The wet conditions in the southeast portion of the state this spring resulted in a large number of earwigs showing up in homes and gardens according to Amanda Bachmann, SDSU Extension Pesticide Education & Urban Entomology Field Specialist:

Earwigs are very distinctive and are often feared by onlookers due to the pincer or forceps appendages present at the end of their body, but they are not harmful to humans.  Occasionally, earwigs are considered garden pests when their feeding damages fruit or foliage. However, for the most part they prefer to inhabit areas under mulch, potted plants, compost piles or other damp, sheltered locations.

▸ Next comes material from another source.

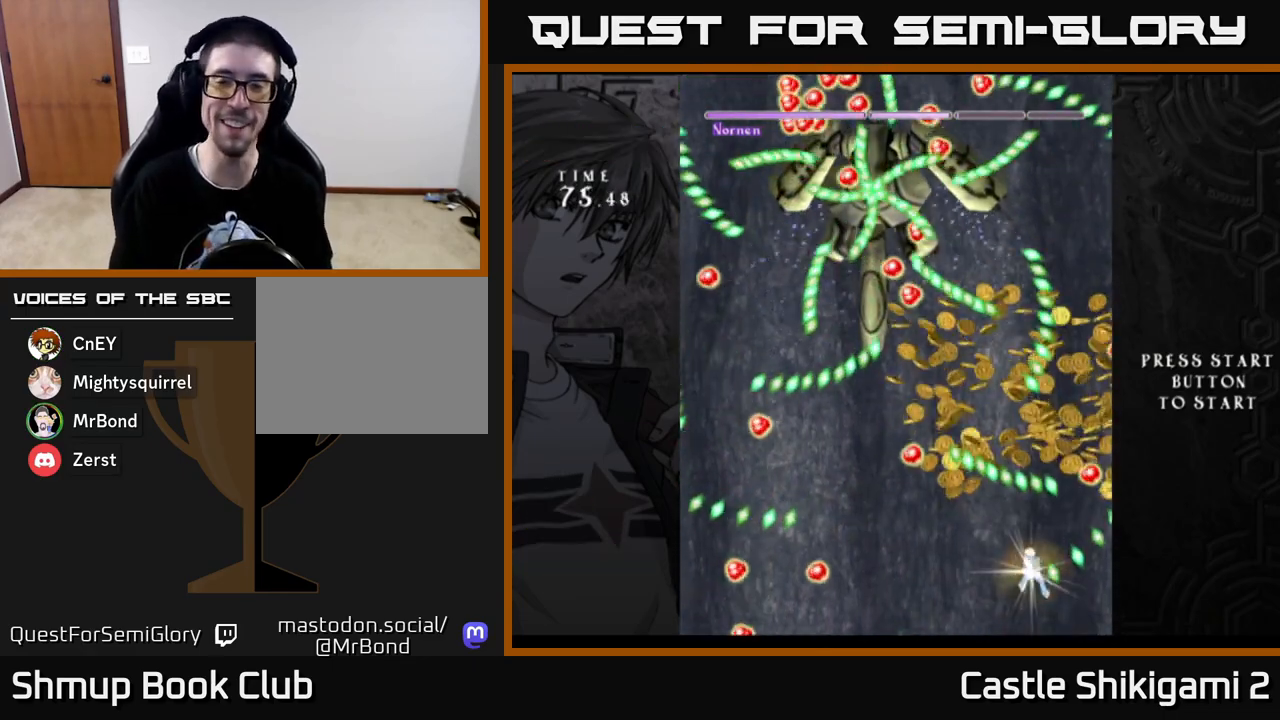
{"buttons": [], "left_stick": "center", "right_stick": "center", "events": [[183, "B", "up"]]}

Earwigs eat aphids and mites, as well as decaying plant material and garden plants.

Generally, earwigs exist outdoors and are mostly unnoticed, but like many other insects they can find their way inside.

You can catch earwigs with an old tuna can, a little leftover tuna oil inside to line the bottom of the can and when the earwigs enter the can, they're stuck inside the oily goo.

Debbie Graham from the Radio Program How's it Growing says an alternative to chemicals includes crushed up egg shells or oyster shells to create a barrier that basically cuts up the surface of the earwigs as they try to travel by.  The shells do need to be finely crushed.  Another easier alternative is purchasing diatomaceous earth from a garden store and sprinkle it where earwigs and other pests run.

If applying an insecticide to garden plants, mulch or soil, make sure to read and follow the label directions. Applying insecticides to flowering plants can be harmful to pollinators and other beneficial insects.